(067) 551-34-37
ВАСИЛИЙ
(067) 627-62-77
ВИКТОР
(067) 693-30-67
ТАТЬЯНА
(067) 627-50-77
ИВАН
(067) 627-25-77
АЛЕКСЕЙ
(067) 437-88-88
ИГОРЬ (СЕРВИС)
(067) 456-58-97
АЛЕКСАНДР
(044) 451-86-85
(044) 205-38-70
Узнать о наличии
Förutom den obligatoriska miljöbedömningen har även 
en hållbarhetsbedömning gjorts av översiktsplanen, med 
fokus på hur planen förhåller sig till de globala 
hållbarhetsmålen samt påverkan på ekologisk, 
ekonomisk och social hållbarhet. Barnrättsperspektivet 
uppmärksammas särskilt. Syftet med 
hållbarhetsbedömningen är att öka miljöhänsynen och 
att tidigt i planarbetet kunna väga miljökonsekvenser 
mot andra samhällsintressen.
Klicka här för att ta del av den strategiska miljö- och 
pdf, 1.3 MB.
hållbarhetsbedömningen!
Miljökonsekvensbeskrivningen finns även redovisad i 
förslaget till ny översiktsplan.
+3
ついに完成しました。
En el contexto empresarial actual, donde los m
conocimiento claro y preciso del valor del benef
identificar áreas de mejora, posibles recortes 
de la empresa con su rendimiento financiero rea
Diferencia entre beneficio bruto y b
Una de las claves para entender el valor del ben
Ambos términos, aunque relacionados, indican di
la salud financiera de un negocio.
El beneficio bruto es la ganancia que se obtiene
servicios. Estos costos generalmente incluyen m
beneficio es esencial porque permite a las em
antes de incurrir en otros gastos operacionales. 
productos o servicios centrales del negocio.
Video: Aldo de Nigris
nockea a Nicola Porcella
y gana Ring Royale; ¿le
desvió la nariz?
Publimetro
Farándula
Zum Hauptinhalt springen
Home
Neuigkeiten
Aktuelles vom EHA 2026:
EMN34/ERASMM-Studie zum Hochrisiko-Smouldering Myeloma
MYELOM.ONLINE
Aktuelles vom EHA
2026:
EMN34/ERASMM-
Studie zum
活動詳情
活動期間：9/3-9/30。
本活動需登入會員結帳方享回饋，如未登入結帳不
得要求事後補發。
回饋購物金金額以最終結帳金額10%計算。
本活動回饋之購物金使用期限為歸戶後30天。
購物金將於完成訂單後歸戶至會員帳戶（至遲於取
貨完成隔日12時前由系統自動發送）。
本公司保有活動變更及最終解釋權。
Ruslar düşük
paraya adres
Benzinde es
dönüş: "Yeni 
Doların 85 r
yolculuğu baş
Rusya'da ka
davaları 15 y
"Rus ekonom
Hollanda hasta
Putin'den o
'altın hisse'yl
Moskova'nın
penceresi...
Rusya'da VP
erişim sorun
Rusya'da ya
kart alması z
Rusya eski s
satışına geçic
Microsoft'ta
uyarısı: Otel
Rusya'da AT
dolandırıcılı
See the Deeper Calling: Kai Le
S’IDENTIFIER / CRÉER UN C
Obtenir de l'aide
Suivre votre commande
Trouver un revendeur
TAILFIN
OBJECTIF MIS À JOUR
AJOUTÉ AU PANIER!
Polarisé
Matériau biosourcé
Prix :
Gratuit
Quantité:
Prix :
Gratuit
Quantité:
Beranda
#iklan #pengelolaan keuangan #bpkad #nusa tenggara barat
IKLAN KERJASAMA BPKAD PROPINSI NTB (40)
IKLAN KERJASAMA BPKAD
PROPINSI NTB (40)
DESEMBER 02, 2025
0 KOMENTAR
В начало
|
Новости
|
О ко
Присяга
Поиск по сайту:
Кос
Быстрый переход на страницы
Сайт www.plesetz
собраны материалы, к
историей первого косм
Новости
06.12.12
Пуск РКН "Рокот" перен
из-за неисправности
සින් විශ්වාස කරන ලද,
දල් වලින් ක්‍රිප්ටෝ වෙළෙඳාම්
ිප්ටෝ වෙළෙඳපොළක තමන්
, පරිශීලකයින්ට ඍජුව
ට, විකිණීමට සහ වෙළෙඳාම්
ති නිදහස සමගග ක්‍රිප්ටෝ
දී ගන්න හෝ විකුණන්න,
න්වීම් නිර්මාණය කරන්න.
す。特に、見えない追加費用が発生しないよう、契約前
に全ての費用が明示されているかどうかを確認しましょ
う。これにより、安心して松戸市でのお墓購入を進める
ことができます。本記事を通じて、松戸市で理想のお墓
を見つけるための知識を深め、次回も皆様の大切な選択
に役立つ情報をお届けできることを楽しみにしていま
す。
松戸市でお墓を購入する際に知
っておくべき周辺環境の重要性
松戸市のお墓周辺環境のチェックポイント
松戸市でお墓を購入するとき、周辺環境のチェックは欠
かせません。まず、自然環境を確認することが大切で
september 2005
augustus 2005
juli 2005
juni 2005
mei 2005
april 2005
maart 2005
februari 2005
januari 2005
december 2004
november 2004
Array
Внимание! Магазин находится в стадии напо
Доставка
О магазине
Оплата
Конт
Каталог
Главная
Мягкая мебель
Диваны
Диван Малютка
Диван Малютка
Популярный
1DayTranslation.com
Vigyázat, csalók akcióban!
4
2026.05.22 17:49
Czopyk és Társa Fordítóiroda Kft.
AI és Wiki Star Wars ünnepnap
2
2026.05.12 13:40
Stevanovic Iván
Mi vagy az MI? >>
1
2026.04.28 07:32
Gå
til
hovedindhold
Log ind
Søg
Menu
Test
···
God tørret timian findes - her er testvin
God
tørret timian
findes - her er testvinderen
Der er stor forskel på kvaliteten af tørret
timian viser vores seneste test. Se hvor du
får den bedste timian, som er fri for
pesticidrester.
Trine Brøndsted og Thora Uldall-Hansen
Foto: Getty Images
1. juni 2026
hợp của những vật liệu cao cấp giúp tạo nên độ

□ □ □ □ □ □ □

Report how many lines in the material above include "ERASMM", and give no other words.

2